After intense lobbying, the House of Representatives Foreign Relations Committee voted to lift the sanctions, despite a letter from Secretary of State George P. Shultz declaring that such laws would “seriously cripple” the administration’s ability to deal with the Polish crisis.
This war forty years ago marked the beginning of massive gas infrastructure construction in Europe. Today, an extensive network of pipelines stretching from Russia to Europe supplies about 40 percent of the continent’s gas.
This network gave Moscow leverage over its European neighbors. In 2009, when Russia and Ukraine fell into a diplomatic dispute, Russia shut off its gas supplies and left tens of thousands of homes without heat. More than a dozen people froze to death, mainly in Poland, before Russia reopened its pipelines.

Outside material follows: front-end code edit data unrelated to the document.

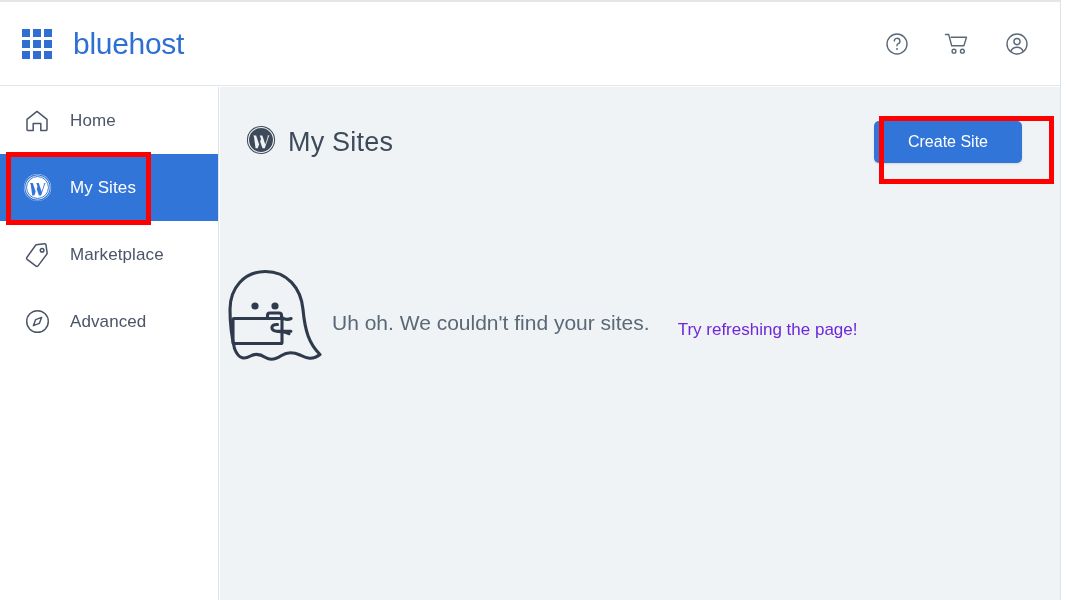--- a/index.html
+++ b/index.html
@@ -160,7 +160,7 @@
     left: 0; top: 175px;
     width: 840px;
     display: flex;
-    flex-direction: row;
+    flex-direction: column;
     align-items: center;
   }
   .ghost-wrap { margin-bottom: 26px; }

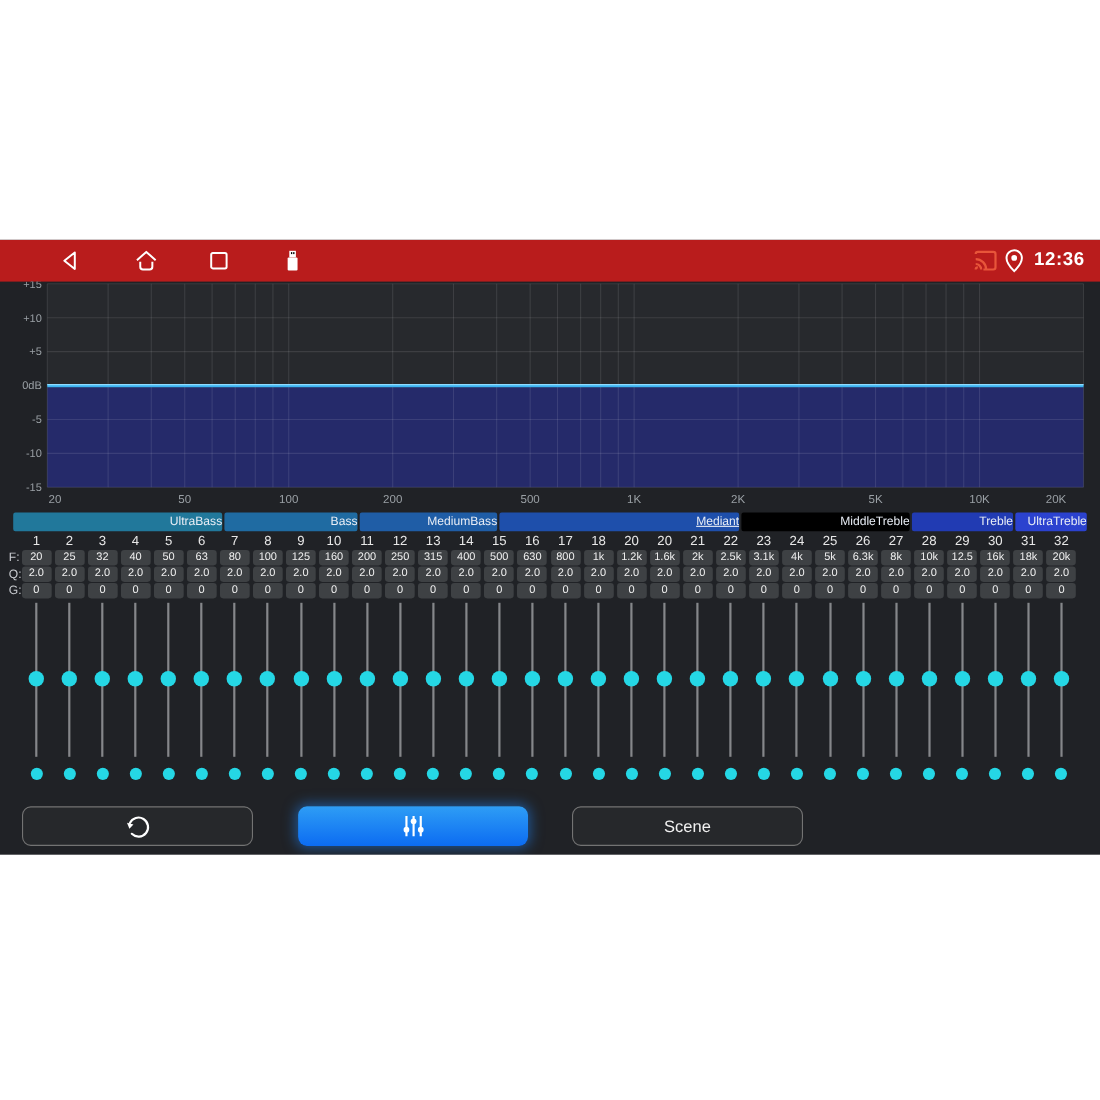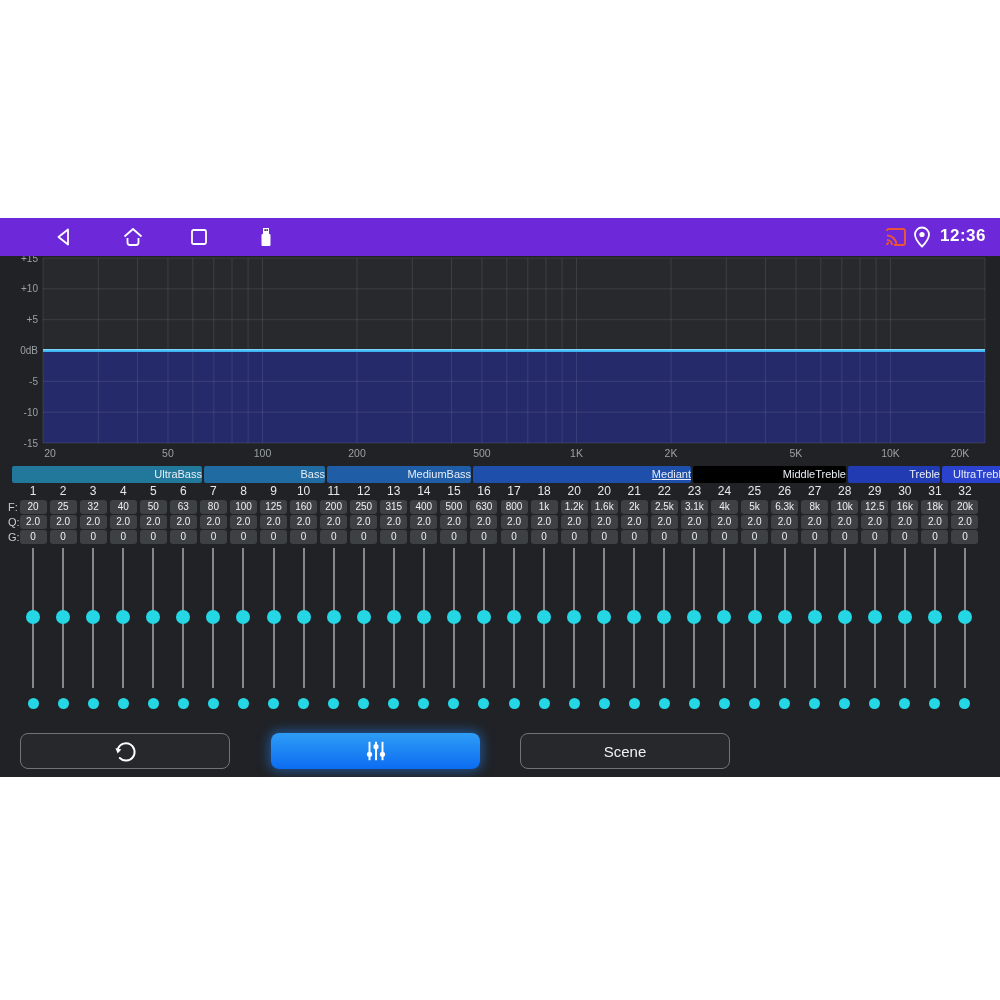--- a/index.html
+++ b/index.html
@@ -6,7 +6,7 @@
   .stage{position:relative;width:1000px;height:1000px;background:#ffffff;overflow:hidden;}
   .device{position:absolute;left:0;top:218px;width:1000px;height:559px;background:#202226;overflow:hidden;}
   
-  .statusbar{position:absolute;left:0;top:0;width:1000px;height:38px;background:#6d28d9;}
+  .statusbar{position:absolute;left:0;top:0;width:1000px;height:38px;background:#b91c1c;}
   .sb-icon{position:absolute;top:7px;width:24px;height:24px;}
   .sb-time{position:absolute;right:14px;top:8px;color:#fff;font-size:17px;font-weight:bold;letter-spacing:.5px;}
   

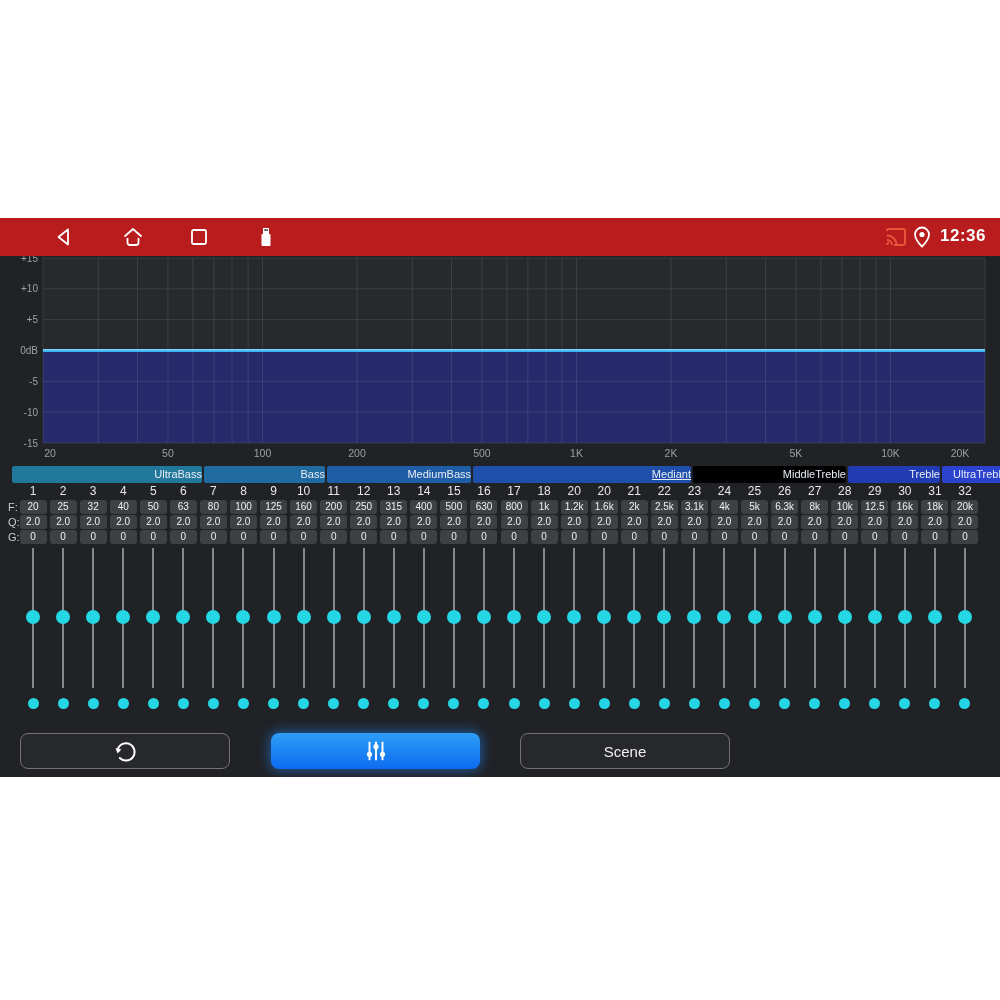--- a/index.html
+++ b/index.html
@@ -132,7 +132,7 @@
     <div class="bands" id="bands">
         <div class="band" style="flex: 0 0 190px; background: rgb(33, 120, 155);">UltraBass</div>
         <div class="band" style="flex: 0 0 121px; background: rgb(31, 107, 162);">Bass</div>
-        <div class="band" style="flex: 0 0 125px; background: rgb(31, 93, 166); padding-left: 19px;">MediumBass</div>
+        <div class="band" style="flex: 0 0 125px; background: rgb(31, 93, 166);">MediumBass</div>
         <div class="band" style="flex: 0 0 218px; background: rgb(30, 79, 171); text-decoration: underline;">Mediant</div>
         <div class="band" style="flex: 0 0 153px; background: #000000;">MiddleTreble</div>
         <div class="band" style="flex: 0 0 92px; background: rgb(33, 59, 179);">Treble</div>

Experts say the abundant gas flow from Russia has consequences beyond security and slows Europe’s efforts to combat climate change by switching to renewable sources. The European Union said it now aims to cut gas imports by two-thirds and rapidly increase wind, solar and other forms of renewable energy.
“Obviously they could have done this before, but there was no incentive,” said Margarita Balmaceda, a professor of diplomacy and international relations at Seton Hall University and an adjunct at the Harvard Ukraine Research Institute. Access to Russia’s gas is “definitely slowing the transition to renewable energy,” she said.